Estuvo a punto de sentarse y dejar que lo abandonara. Pero morir de sed en una llanura solitaria no era la forma que habría elegido para partir. Se acercó a trompicones al puente.

—No te preocupes —le dijo uno de los hombres—. Esta vez nos dejarán ir despacio, y hacer muchas pausas. Y tendremos unos cuantos soldados para ayudarnos: hacen falta al menos veinticinco hombres para levantar un puente.

Kaladin suspiró y se colocó en su puesto mientras algunos desafortunados soldados se unían a ellos. Juntos, alzaron el puente. Era terriblemente pesado, pero lo consiguieron.

Kaladin echó a andar, sintiéndose entumecido. Había creído que no había nada más que la vida pudiera hacerle, nada peor que la marca de esclavo con un
shash
, nada peor que perder todo lo que tenía con la guerra, nada más terrible que fallarles a aquellos que había jurado proteger.

Pero se había equivocado. Sí que podían hacerle algo peor. Un tormento final que el mundo reservaba solo para él.

Y se llamaba Puente Cuatro.

«Están en llamas. Arden. Traen la oscuridad cuando vienen, y por eso todo lo que se puede ver es que su piel está en llamas. Arden, arden, arden…»

Recogido en Palishnev, año 1173, segundos antes de la muerte. El sujeto era un aprendiz de panadero.
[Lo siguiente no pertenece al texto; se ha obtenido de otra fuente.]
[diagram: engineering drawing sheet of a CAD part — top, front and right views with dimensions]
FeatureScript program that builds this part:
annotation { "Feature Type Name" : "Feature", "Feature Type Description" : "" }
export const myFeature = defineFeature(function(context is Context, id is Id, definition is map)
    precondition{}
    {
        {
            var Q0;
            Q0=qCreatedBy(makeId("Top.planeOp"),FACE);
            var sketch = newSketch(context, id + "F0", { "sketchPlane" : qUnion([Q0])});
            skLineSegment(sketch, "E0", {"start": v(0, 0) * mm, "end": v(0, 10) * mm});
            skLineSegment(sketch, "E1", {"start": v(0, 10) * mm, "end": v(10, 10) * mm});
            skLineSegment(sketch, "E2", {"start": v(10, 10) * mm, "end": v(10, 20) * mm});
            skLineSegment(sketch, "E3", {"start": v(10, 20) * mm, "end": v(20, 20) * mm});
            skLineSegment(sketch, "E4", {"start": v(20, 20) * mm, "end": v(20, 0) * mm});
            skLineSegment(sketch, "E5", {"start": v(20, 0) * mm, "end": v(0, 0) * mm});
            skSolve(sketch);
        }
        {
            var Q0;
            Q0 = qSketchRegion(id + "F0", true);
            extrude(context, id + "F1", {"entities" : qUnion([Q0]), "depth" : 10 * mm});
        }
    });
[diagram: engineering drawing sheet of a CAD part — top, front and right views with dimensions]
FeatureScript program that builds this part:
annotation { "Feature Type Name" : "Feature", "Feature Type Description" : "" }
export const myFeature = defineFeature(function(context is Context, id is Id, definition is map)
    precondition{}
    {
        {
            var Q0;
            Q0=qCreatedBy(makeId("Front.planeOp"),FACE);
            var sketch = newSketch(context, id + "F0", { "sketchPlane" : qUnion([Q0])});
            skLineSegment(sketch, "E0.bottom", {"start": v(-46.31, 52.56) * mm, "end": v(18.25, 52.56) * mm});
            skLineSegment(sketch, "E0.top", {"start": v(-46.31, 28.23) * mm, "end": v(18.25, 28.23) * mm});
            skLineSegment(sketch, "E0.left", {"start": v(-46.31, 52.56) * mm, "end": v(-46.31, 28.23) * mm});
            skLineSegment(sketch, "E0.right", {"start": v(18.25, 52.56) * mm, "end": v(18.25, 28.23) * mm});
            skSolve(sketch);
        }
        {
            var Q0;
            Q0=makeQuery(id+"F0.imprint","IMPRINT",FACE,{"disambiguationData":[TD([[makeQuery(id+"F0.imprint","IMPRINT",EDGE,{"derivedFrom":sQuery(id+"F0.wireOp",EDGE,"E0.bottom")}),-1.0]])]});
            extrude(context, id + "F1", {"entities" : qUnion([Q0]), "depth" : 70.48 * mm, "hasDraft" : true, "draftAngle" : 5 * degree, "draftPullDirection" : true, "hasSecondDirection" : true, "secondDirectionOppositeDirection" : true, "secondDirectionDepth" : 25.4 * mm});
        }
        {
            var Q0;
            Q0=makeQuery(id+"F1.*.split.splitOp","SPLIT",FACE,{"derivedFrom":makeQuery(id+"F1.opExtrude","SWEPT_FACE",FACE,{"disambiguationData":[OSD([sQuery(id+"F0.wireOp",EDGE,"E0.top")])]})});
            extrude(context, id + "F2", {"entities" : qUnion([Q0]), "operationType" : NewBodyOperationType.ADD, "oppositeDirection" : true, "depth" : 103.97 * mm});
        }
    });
Shallan recorría presurosa el pasillo con sus color naranja quemado, el techo y la parte superior de las paredes manchados ahora por el paso del humo negro producido por la animista de Jasnah. Por fortuna, los cuadros de las paredes no se habían estropeado.

Un grupito de parshmenios llegó portando trapos, cubos y escalerillas para limpiar el hollín. Le hicieron una reverencia al pasar, sin murmurar ninguna palabra. Los parshmenios podían hablar, pero rara vez lo hacían. Muchos parecían mudos. De niña, a ella le parecían hermosos los dibujos de su piel moteada. Eso fue antes de que su padre le prohibiera frecuentarlos.

Volvió su mente a la tarea que la preocupaba. ¿Cómo iba a convencer a Jasnah Kholin, una de las mujeres más poderosas del mundo, para que cambiara de opinión y la aceptara como pupila? La mujer era testaruda: se había pasado años resistiendo los intentos de reconciliación de los devotarios.

Volvió a entrar en la amplia caverna principal, con su alto techo de piedra y sus apurados y bien vestidos ocupantes. Se sentía intimidada, pues aquel breve atisbo de la animista la seducía. Su familia, la casa Davar, había prosperado en años recientes y salido de la oscuridad. Esto se había debido principalmente a la habilidad política de su padre: muchos lo odiaban, pero su dureza lo había llevado lejos. Igual que la riqueza producida por el descubrimiento de varios e importantes nuevos depósitos de mármol en tierras Davar.

Shallan nunca receló de los orígenes de la riqueza. Cada vez que la familia agotaba una de sus canteras, su padre salía con su agrimensor y descubría una nueva. Solo después de interrogar al agrimensor descubrieron la verdad Shallan y sus hermanos: su padre, usando su animista prohibida, había estado creando nuevos depósitos con ritmo cuidadoso. No lo suficiente para despertar sospechas, solo lo justo para conseguir el dinero necesario para continuar con sus objetivos políticos.

Nadie sabía dónde había conseguido el fabrial, que ella llevaba ahora en una bolsita oculta. No se podía utilizar ya, dañado en la misma noche desastrosa en la que murió su padre. «No pienses en eso», se dijo.